Denoising Diffusion-based Generative Modeling:
Foundations and Applications

Dates: Sunday June 19, 8:30 am - 12:10 pm (CDT)

📢 🎥 Check this Google drive link for our tutorial slides and this YouTube link for the video recording.

Overview

Denoising diffusion models, also known as score-based generative models, have recently emerged as a powerful class of generative models. They demonstrate astonishing results in high-fidelity image generation, often even outperforming generative adversarial networks. Importantly, they additionally offer strong sample diversity and faithful mode coverage of the learnt data distribution. This implies that denoising diffusion models are well suited for learning models of complex and diverse data. Denoising diffusion models define a forward diffusion process that maps data to noise by gradually perturbing the input data. Data generation is achieved using a learnt, parametrized reverse process that performs iterative denoising, starting from pure random noise (see figure above). Although diffusion models are relatively new, they have already found many successful applications. For instance, they have been used in computer vision for image editing, controllable, semantic, and text-driven image synthesis, image-to-image translation, superresolution, image segmentation, as well as 3D shape generation and completion.

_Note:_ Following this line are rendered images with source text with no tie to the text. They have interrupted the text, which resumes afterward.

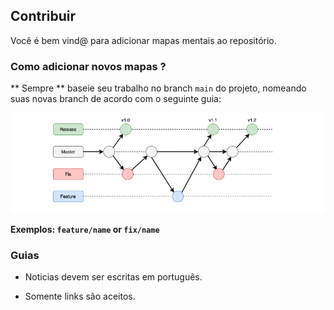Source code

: ## Contribuir

Você é bem vind@ para adicionar mapas mentais ao repositório.

### Como adicionar novos mapas ?

** Sempre ** baseie seu trabalho no branch `main` do projeto, nomeando suas novas branch de acordo com o seguinte guia:

![branch](/docs/img/git-branchs.png)

**Exemplos: `feature/name` or `fix/name`**

### Guias

- Noticias devem ser escritas em português.

- Somente links são aceitos.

In this tutorial, we recapitulate the foundations of denoising diffusion models, including both their discrete-step formulation as well as their differential equation-based description. We also discuss practical implementation details relevant for practitioners and highlight connections to other, existing generative models, thereby putting denoising diffusion models into a broader context. Moreover, we review recent technical extensions and advanced methods for accelerated sampling, conditional generation, and beyond. Slow sampling has been the main weakness of denoising diffusion models. However, many promising techniques to overcome this challenge have emerged. Recently denoising diffusion models have also made amazing progress in high-resolution conditional generation tasks, e.g., text-to-image generation, and we discuss several key advanced techiques to achieve that. To demonstrate how denoising diffusion models can be tailored to vision use cases, we also review successful applications in computer vision.

Considering diffusion models' unique strengths, this is, simultaneously offering high generation quality and also mode coverage and diversity, as well as recent works on fast sampling and conditional generation, we foresee that they will be adopted widely in computer vision and graphics. Unfortunately, diffusion models rely on fairly technical concepts, and as a result in many application domains the true potential of these models has not been unleashed yet, as the community working on them is still relatively small. The primary goal of this tutorial is to make diffusion models accessible to a wide computer vision audience by providing an introductory short course. This tutorial will build on simple concepts in generative learning and will provide fundamental knowledge to interested researchers and practitioners to start working in this exciting area.